EXERCISE: For the string "shoulder", search the entries below and copy every line where it appears.
-- Opening Marker --
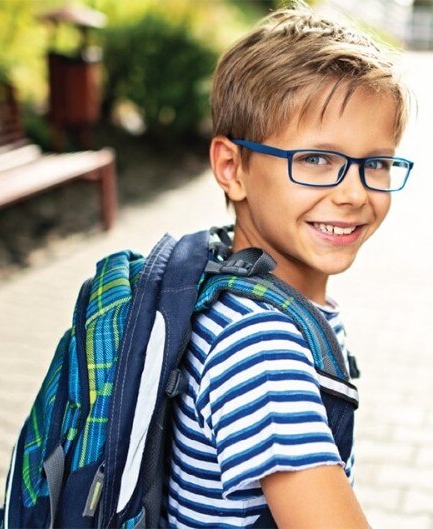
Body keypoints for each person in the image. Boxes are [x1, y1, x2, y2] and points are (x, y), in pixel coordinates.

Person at [166, 3, 414, 528]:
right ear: (232, 168)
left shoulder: (228, 283)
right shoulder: (261, 346)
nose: (354, 192)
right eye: (316, 160)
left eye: (377, 163)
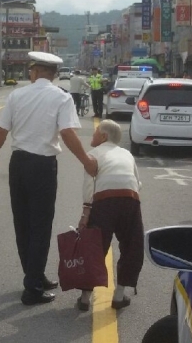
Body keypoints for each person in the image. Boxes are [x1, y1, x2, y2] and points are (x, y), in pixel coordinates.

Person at [0, 51, 98, 306]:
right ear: (54, 74)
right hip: (42, 166)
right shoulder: (61, 97)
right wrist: (86, 161)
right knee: (40, 226)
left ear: (35, 71)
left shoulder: (18, 94)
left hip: (18, 164)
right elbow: (67, 133)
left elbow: (2, 130)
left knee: (23, 223)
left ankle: (33, 275)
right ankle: (32, 287)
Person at [75, 119, 144, 311]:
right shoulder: (127, 154)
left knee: (95, 246)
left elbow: (90, 183)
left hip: (104, 200)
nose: (93, 135)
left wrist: (86, 212)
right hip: (130, 198)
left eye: (95, 132)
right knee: (132, 245)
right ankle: (120, 295)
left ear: (104, 136)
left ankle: (85, 299)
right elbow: (138, 183)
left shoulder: (94, 154)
-- Closing Marker --
OUTPUT:
left shoulder: (228, 283)
right shoulder: (261, 346)
right shoulder: (61, 97)
left shoulder: (18, 94)
right shoulder: (127, 154)
left shoulder: (94, 154)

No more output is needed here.